• Your goal:
Apart from the pictures, please restate every entry below exactly.

Start of Block

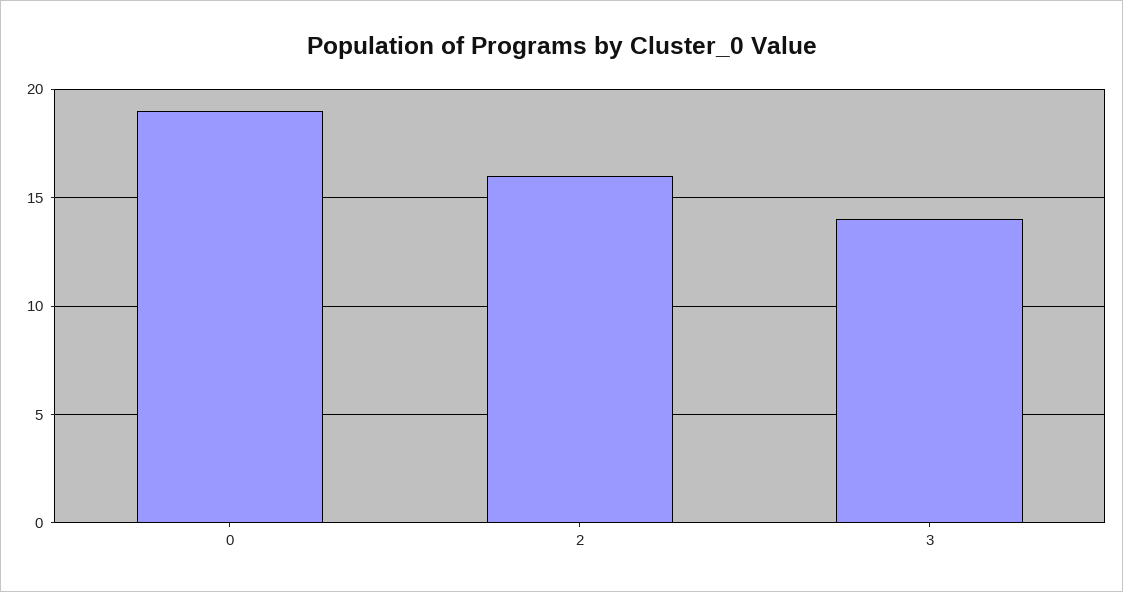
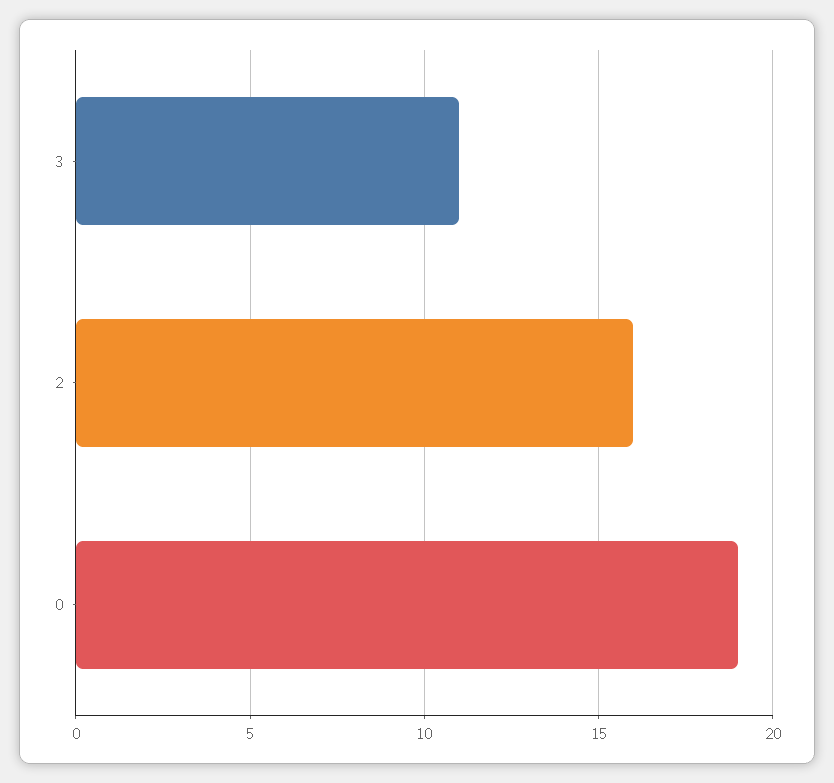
  {
    "0": 19,
    "2": 16,
-   "3": 14
+   "3": 11
  }

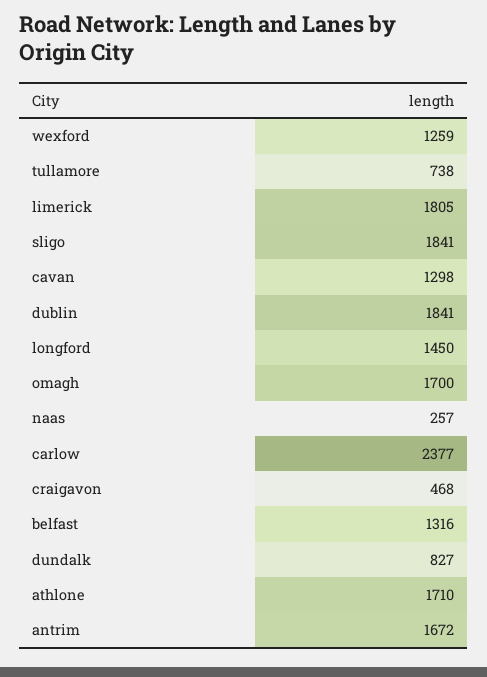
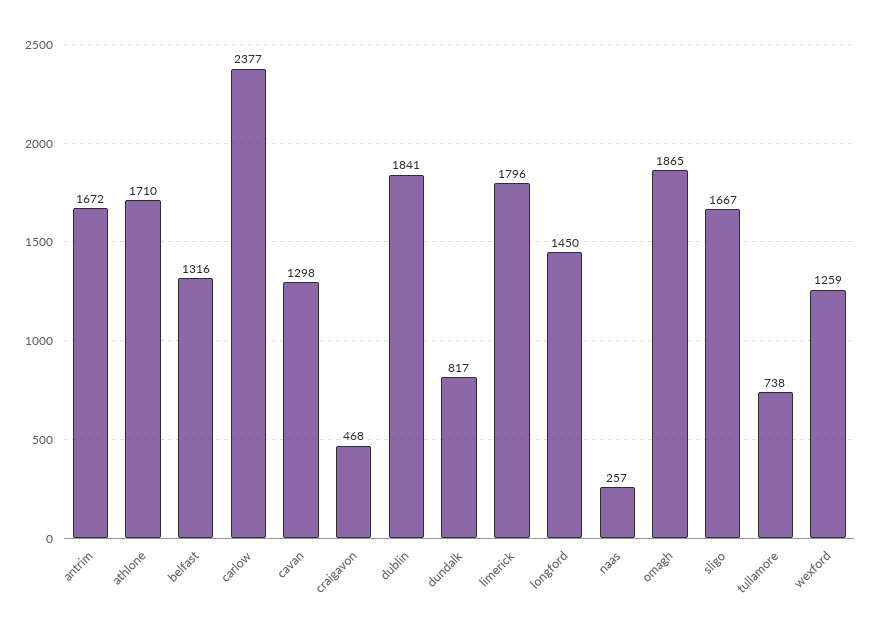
  {
    "wexford": 1259,
    "tullamore": 738,
-   "limerick": 1805,
+   "limerick": 1796,
-   "sligo": 1841,
+   "sligo": 1667,
    "cavan": 1298,
    "dublin": 1841,
    "longford": 1450,
-   "omagh": 1700,
+   "omagh": 1865,
    "naas": 257,
    "carlow": 2377,
    "craigavon": 468,
    "belfast": 1316,
-   "dundalk": 827,
+   "dundalk": 817,
    "athlone": 1710,
    "antrim": 1672
  }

End of Block

• Output for this exercise:
  {
    "0": 19,
    "2": 16,
-   "3": 14
+   "3": 11
  }

  {
    "wexford": 1259,
    "tullamore": 738,
-   "limerick": 1805,
+   "limerick": 1796,
-   "sligo": 1841,
+   "sligo": 1667,
    "cavan": 1298,
    "dublin": 1841,
    "longford": 1450,
-   "omagh": 1700,
+   "omagh": 1865,
    "naas": 257,
    "carlow": 2377,
    "craigavon": 468,
    "belfast": 1316,
-   "dundalk": 827,
+   "dundalk": 817,
    "athlone": 1710,
    "antrim": 1672
  }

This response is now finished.